In the other answer, we expanded $e^{\tan{u}}$ as a power series in $\tan{u}$. Now, instead, we shall first expand $\tan{u}$ as a power series in terms of $u$. Then $e^{\tan{u}}$ is an infinite product of exponentials, each of which can be expanded as a power series. From this sequence of expansions, we produce a power series for $e^{\tan{u}}$ which can be integrated term-by-term.

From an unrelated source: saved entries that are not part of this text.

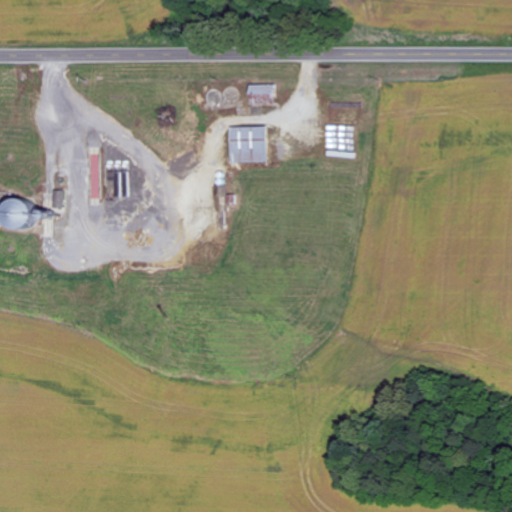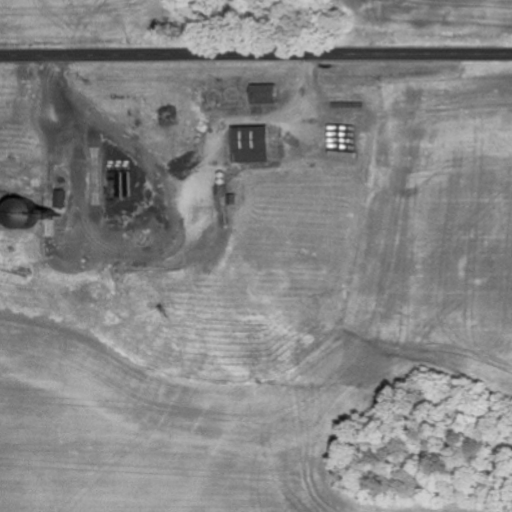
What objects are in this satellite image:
road: (256, 55)
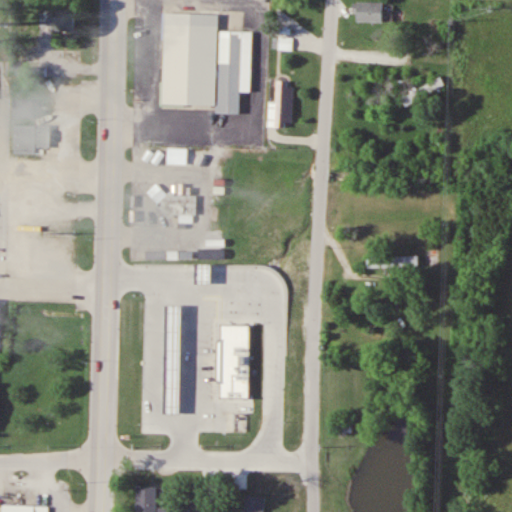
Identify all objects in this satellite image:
building: (370, 10)
building: (59, 17)
building: (2, 18)
building: (207, 58)
building: (206, 61)
building: (428, 88)
building: (285, 105)
building: (22, 107)
building: (32, 137)
building: (180, 208)
road: (104, 256)
road: (319, 256)
building: (393, 261)
building: (213, 277)
building: (165, 296)
building: (348, 330)
gas station: (180, 361)
building: (180, 361)
building: (199, 393)
building: (152, 394)
road: (157, 456)
building: (146, 498)
building: (255, 503)
building: (25, 508)
building: (174, 509)
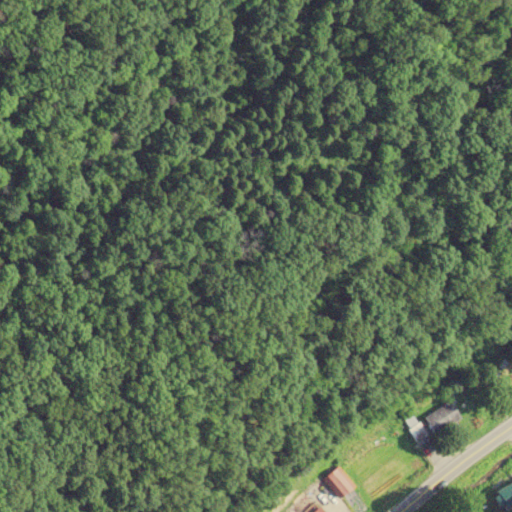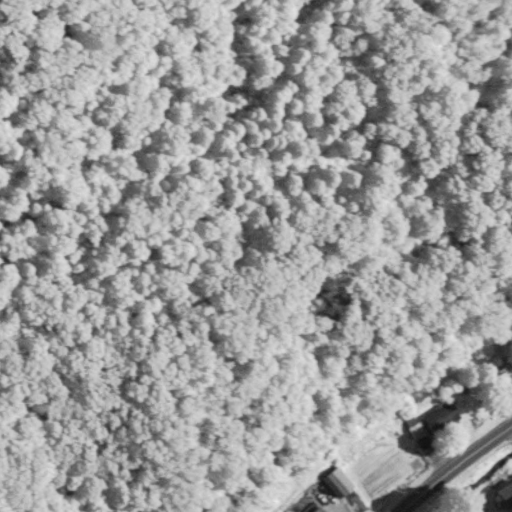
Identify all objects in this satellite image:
road: (327, 317)
building: (441, 417)
road: (451, 466)
building: (335, 484)
building: (503, 496)
building: (317, 510)
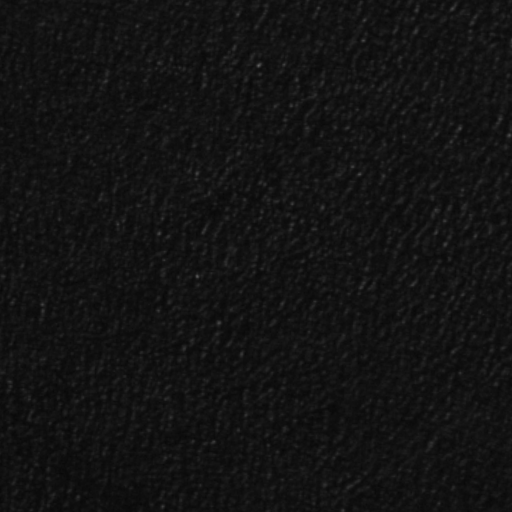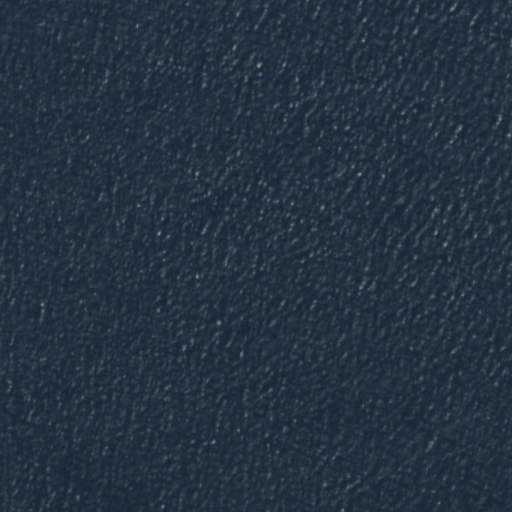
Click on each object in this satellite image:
river: (322, 426)
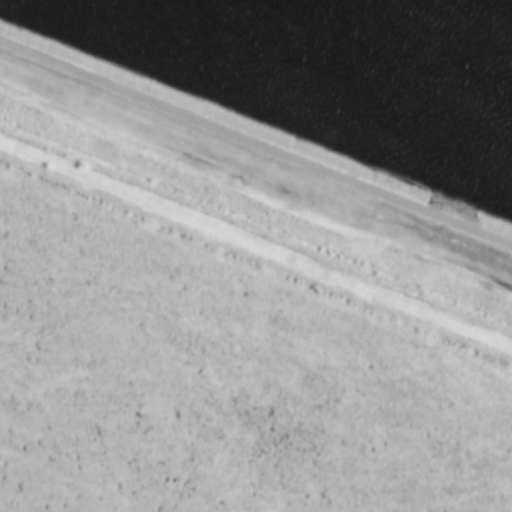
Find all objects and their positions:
road: (256, 145)
airport: (228, 341)
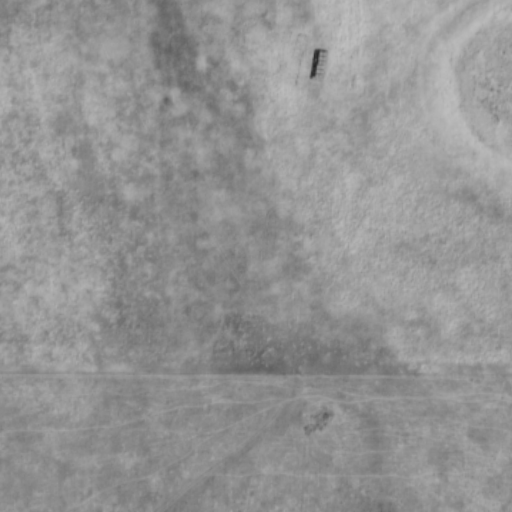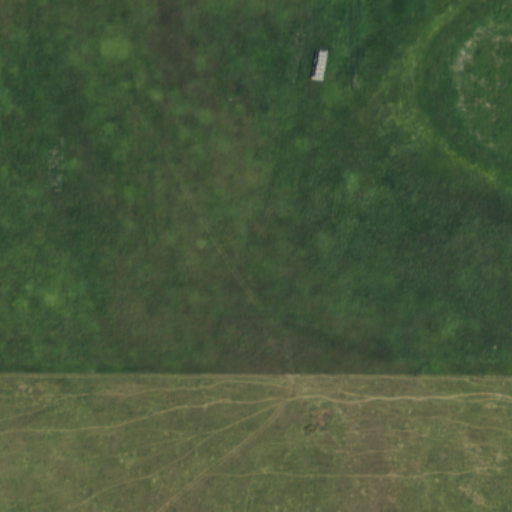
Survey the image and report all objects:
road: (28, 219)
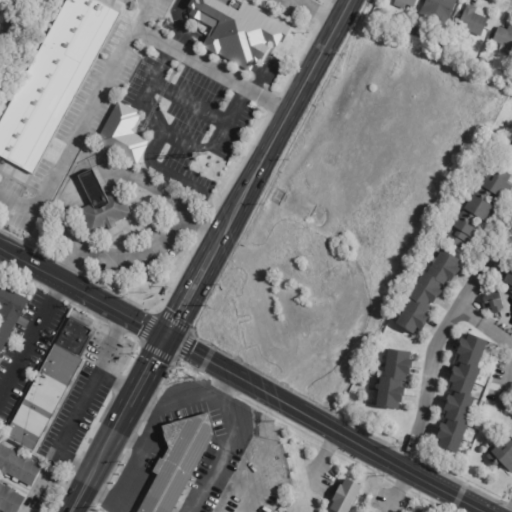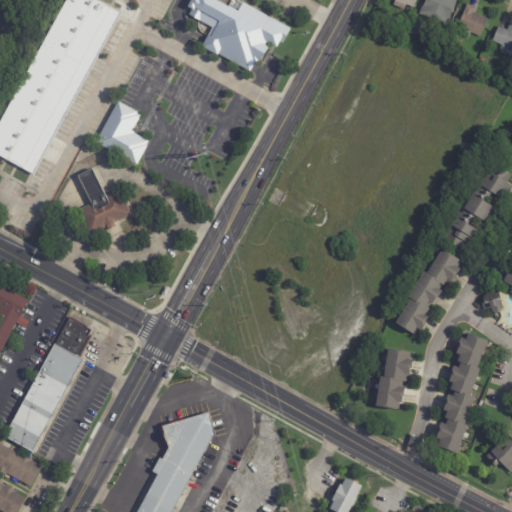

The power series for $\tan{u}$, valid for $|u|<\pi/2$, is $$\tan{u} = \sum_{n=1}^{\infty} {B_{2n}(-4)^{n}(1-4^{n}) \over (2n)!}u^{2n-1} = u+\frac{u^{3}}{3}+\frac{2u^{5}}{15}+\ldots.$$
Hence, for $|u|<\pi/2$, we have \begin{eqnarray*} \exp{\tan{u}} & = & \exp{\left(\sum_{n=1}^{\infty} {B_{2n}(-4)^{n}(1-4^{n}) \over (2n)!}u^{2n-1}\right)}\\ & = & \prod_{n=1}^{\infty}\exp{\left( {B_{2n}(-4)^{n}(1-4^{n}) \over (2n)!}u^{2n-1}\right)}\\ & = & \exp{u}\cdot\exp{\frac{u^{3}}{3}}\cdot\exp{\frac{2u^{5}}{15}}\cdot\ldots\\ & = & \sum_{k=1}^{\infty} \left({B_{2}^{k}(-4)^{k}(1-4)^{k} \over k!2!^{k}}u^{k}\right) \cdot \sum_{k=1}^{\infty} \left({B_{4}^{k}(-4)^{2k}(1-4^{2})^{k} \over k!4!^{k}}u^{3k}\right)\cdot\ldots\\ & = & \left( 1+\frac{u}{1!}+\frac{u^{2}}{2!}+\ldots \right)\left( 1+\frac{u^{3}}{3^{1}\cdot1!}+\frac{u^{6}}{3^{2}\cdot2!}+\ldots \right)\left( 1+\frac{2u^{5}}{15\cdot1!}+\frac{2^{2}u^{10}}{15^{2}\cdot2!}+\ldots \right)\\ & = & 1 + u + \frac{u^{2}}{2!} + \left(\frac{u^{3}}{3!}+\frac{u^{3}}{3\cdot1!}\right) + \left(\frac{u^{4}}{4!}+\frac{u}{1!}\cdot\frac{u^{3}}{3\cdot1!}\right)\\ && \;\; + \left(\frac{u^{5}}{5!} +\frac{u^{2}}{2!}\cdot\frac{u^{3}}{3\cdot1!}+ \frac{2u^{5}}{15}\right)+\ldots\\ & = & 1 + u + \frac{u^{2}}{2} + \frac{u^{3}}{2}+\frac{3u^{4}}{8}+\frac{37u^{5}}{120}+\ldots. \end{eqnarray*}
Therefore, assuming that our interval of integration is within $|\tan^{-1}{x}|<\pi/2$, we have \begin{eqnarray*} \int\frac{e^{x}}{1+x^{2}}\,\mathrm{d}x = \text{constant} + \tan^{-1}{x} + \frac{(\tan^{-1}{x})^{2}}{2}+ \frac{(\tan^{-1}{x})^{3}}{6}+\frac{(\tan^{-1}{x})^{4}}{8}+\frac{3(\tan^{-1}{x})^{5}}{40}+\frac{37(\tan^{-1}{x})^{6}}{720}+\ldots, \end{eqnarray*} and I'm pretty sure we can adjust this to other intervals of integration using the fact that $\tan{(u+\pi)}=\tan{u}$ for all $u\in\mathbb{R}$ for which $\tan{u}$ is defined.